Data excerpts
######

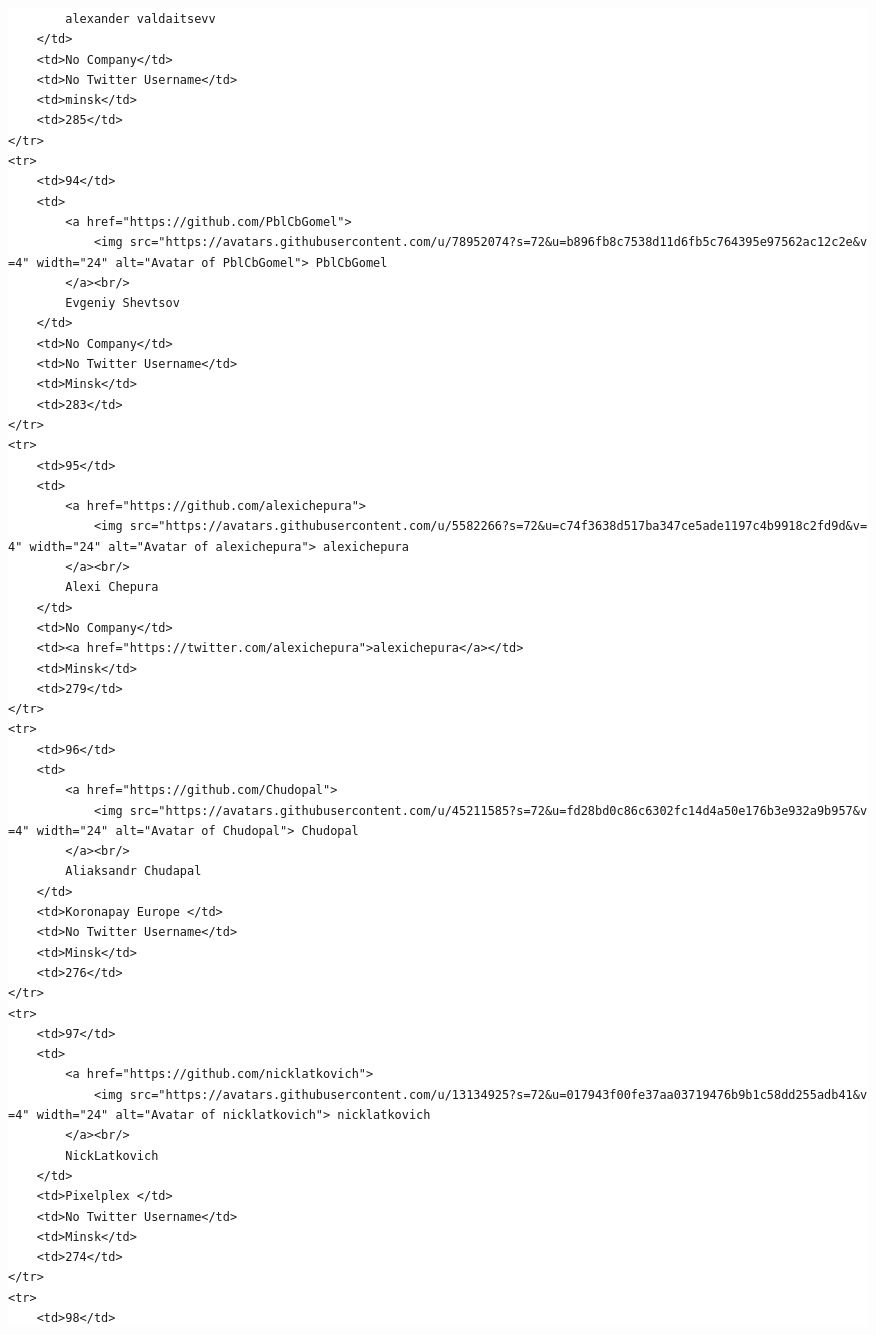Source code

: 			alexander valdaitsevv
		</td>
		<td>No Company</td>
		<td>No Twitter Username</td>
		<td>minsk</td>
		<td>285</td>
	</tr>
	<tr>
		<td>94</td>
		<td>
			<a href="https://github.com/PblCbGomel">
				<img src="https://avatars.githubusercontent.com/u/78952074?s=72&u=b896fb8c7538d11d6fb5c764395e97562ac12c2e&v=4" width="24" alt="Avatar of PblCbGomel"> PblCbGomel
			</a><br/>
			Evgeniy Shevtsov
		</td>
		<td>No Company</td>
		<td>No Twitter Username</td>
		<td>Minsk</td>
		<td>283</td>
	</tr>
	<tr>
		<td>95</td>
		<td>
			<a href="https://github.com/alexichepura">
				<img src="https://avatars.githubusercontent.com/u/5582266?s=72&u=c74f3638d517ba347ce5ade1197c4b9918c2fd9d&v=4" width="24" alt="Avatar of alexichepura"> alexichepura
			</a><br/>
			Alexi Chepura
		</td>
		<td>No Company</td>
		<td><a href="https://twitter.com/alexichepura">alexichepura</a></td>
		<td>Minsk</td>
		<td>279</td>
	</tr>
	<tr>
		<td>96</td>
		<td>
			<a href="https://github.com/Chudopal">
				<img src="https://avatars.githubusercontent.com/u/45211585?s=72&u=fd28bd0c86c6302fc14d4a50e176b3e932a9b957&v=4" width="24" alt="Avatar of Chudopal"> Chudopal
			</a><br/>
			Aliaksandr Chudapal
		</td>
		<td>Koronapay Europe </td>
		<td>No Twitter Username</td>
		<td>Minsk</td>
		<td>276</td>
	</tr>
	<tr>
		<td>97</td>
		<td>
			<a href="https://github.com/nicklatkovich">
				<img src="https://avatars.githubusercontent.com/u/13134925?s=72&u=017943f00fe37aa03719476b9b1c58dd255adb41&v=4" width="24" alt="Avatar of nicklatkovich"> nicklatkovich
			</a><br/>
			NickLatkovich
		</td>
		<td>Pixelplex </td>
		<td>No Twitter Username</td>
		<td>Minsk</td>
		<td>274</td>
	</tr>
	<tr>
		<td>98</td>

######

§ **WRITTEN TASK**
Could you copy every record above exactly, leaving out the pictures?

§ **RESPONSE TO THIS EXERCISE**
Source code

: 			alexander valdaitsevv
		</td>
		<td>No Company</td>
		<td>No Twitter Username</td>
		<td>minsk</td>
		<td>285</td>
	</tr>
	<tr>
		<td>94</td>
		<td>
			<a href="https://github.com/PblCbGomel">
				<img src="https://avatars.githubusercontent.com/u/78952074?s=72&u=b896fb8c7538d11d6fb5c764395e97562ac12c2e&v=4" width="24" alt="Avatar of PblCbGomel"> PblCbGomel
			</a><br/>
			Evgeniy Shevtsov
		</td>
		<td>No Company</td>
		<td>No Twitter Username</td>
		<td>Minsk</td>
		<td>283</td>
	</tr>
	<tr>
		<td>95</td>
		<td>
			<a href="https://github.com/alexichepura">
				<img src="https://avatars.githubusercontent.com/u/5582266?s=72&u=c74f3638d517ba347ce5ade1197c4b9918c2fd9d&v=4" width="24" alt="Avatar of alexichepura"> alexichepura
			</a><br/>
			Alexi Chepura
		</td>
		<td>No Company</td>
		<td><a href="https://twitter.com/alexichepura">alexichepura</a></td>
		<td>Minsk</td>
		<td>279</td>
	</tr>
	<tr>
		<td>96</td>
		<td>
			<a href="https://github.com/Chudopal">
				<img src="https://avatars.githubusercontent.com/u/45211585?s=72&u=fd28bd0c86c6302fc14d4a50e176b3e932a9b957&v=4" width="24" alt="Avatar of Chudopal"> Chudopal
			</a><br/>
			Aliaksandr Chudapal
		</td>
		<td>Koronapay Europe </td>
		<td>No Twitter Username</td>
		<td>Minsk</td>
		<td>276</td>
	</tr>
	<tr>
		<td>97</td>
		<td>
			<a href="https://github.com/nicklatkovich">
				<img src="https://avatars.githubusercontent.com/u/13134925?s=72&u=017943f00fe37aa03719476b9b1c58dd255adb41&v=4" width="24" alt="Avatar of nicklatkovich"> nicklatkovich
			</a><br/>
			NickLatkovich
		</td>
		<td>Pixelplex </td>
		<td>No Twitter Username</td>
		<td>Minsk</td>
		<td>274</td>
	</tr>
	<tr>
		<td>98</td>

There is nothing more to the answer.